* [Text excerpt]
* * *
Monday, 2004-09-06 | Classic Gin, Philosophy
A million related bits of phrases come unbidden to mind--maybe you think it's an allegory for something first, maybe a metaphor that fits with your previous experience, maybe you have more of an ear for sound--but when I hear a proper noun or a noun phrase associated with (or clearly derivative of) the various intellectual disciplines with which I've become familiar over the years, my peculiar brain condition causes me to suffer the blistering licks of a thousand incandescent Pentacostal tongues.
It's incredibly difficult to think when you've got to work from behind a wire-crossed veil (a veil that you might imagine as 'cinereal' in color, if you were interested in really mixing the metaphors up).
When I hear words and speak words, I feel like I've got John's trusty yellow multimeter in one hand and a soldering gun in the other: I'm hunting down shorts and patching synaptic gaps as best I can, but inevitably a good percentage of signal never makes it through the circuit for which I'm responsible--spare electricity, fizzling and crackling out into the hungry air in the same way that water is wasted into the thirsty sand. The issue of responsibility of course complicates the metaphor even further, but let's ignore the question 'to whom are you responsible to for the successes of your cognitive processes?' in the spirit of maintaining a lively narrative.
* * *
* [Supplied data]
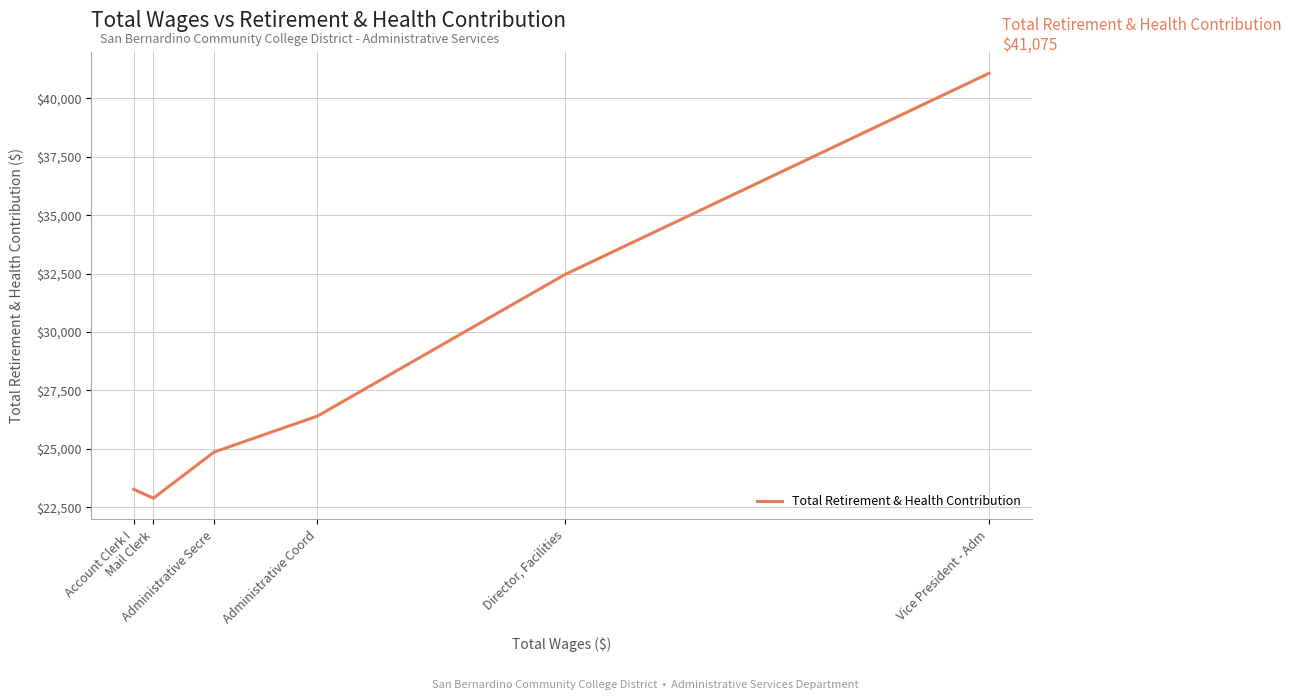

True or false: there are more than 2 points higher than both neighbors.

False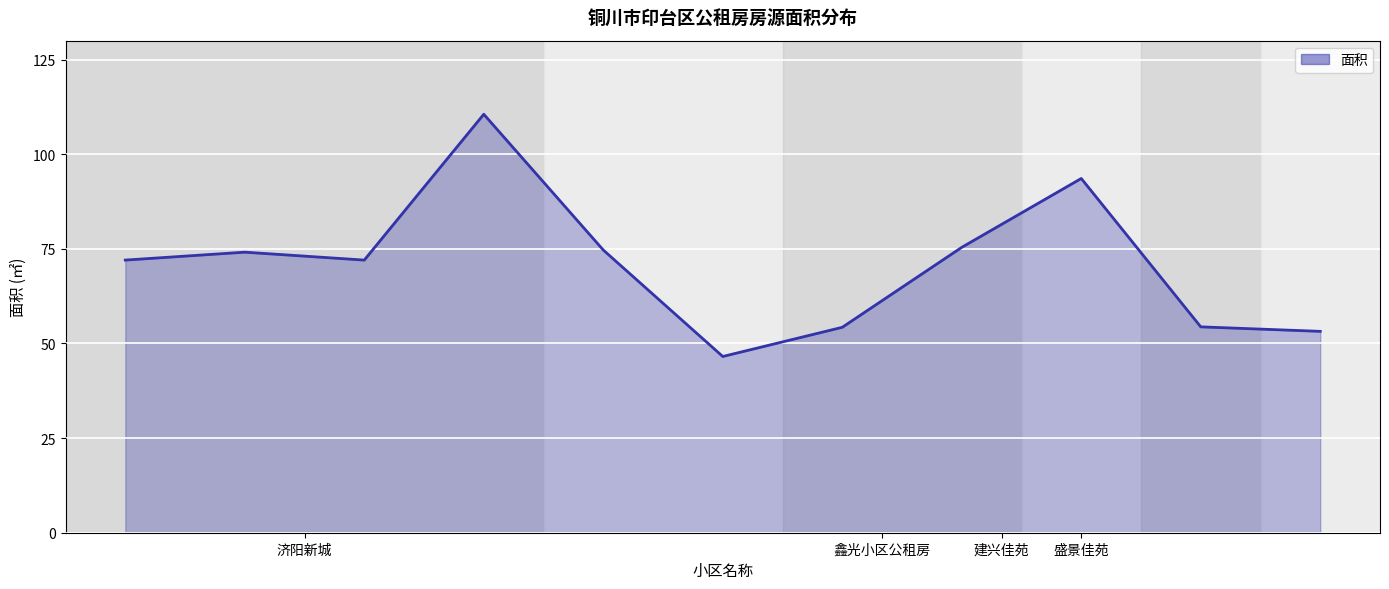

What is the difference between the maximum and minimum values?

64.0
* * *
* [To-do item]
Can you print the entire entry above about hearing and speaking words, word for word, from its dateline through its final sentence?

* [Your solution]
Monday, 2004-09-06 | Classic Gin, Philosophy
A million related bits of phrases come unbidden to mind--maybe you think it's an allegory for something first, maybe a metaphor that fits with your previous experience, maybe you have more of an ear for sound--but when I hear a proper noun or a noun phrase associated with (or clearly derivative of) the various intellectual disciplines with which I've become familiar over the years, my peculiar brain condition causes me to suffer the blistering licks of a thousand incandescent Pentacostal tongues.
It's incredibly difficult to think when you've got to work from behind a wire-crossed veil (a veil that you might imagine as 'cinereal' in color, if you were interested in really mixing the metaphors up).
When I hear words and speak words, I feel like I've got John's trusty yellow multimeter in one hand and a soldering gun in the other: I'm hunting down shorts and patching synaptic gaps as best I can, but inevitably a good percentage of signal never makes it through the circuit for which I'm responsible--spare electricity, fizzling and crackling out into the hungry air in the same way that water is wasted into the thirsty sand. The issue of responsibility of course complicates the metaphor even further, but let's ignore the question 'to whom are you responsible to for the successes of your cognitive processes?' in the spirit of maintaining a lively narrative.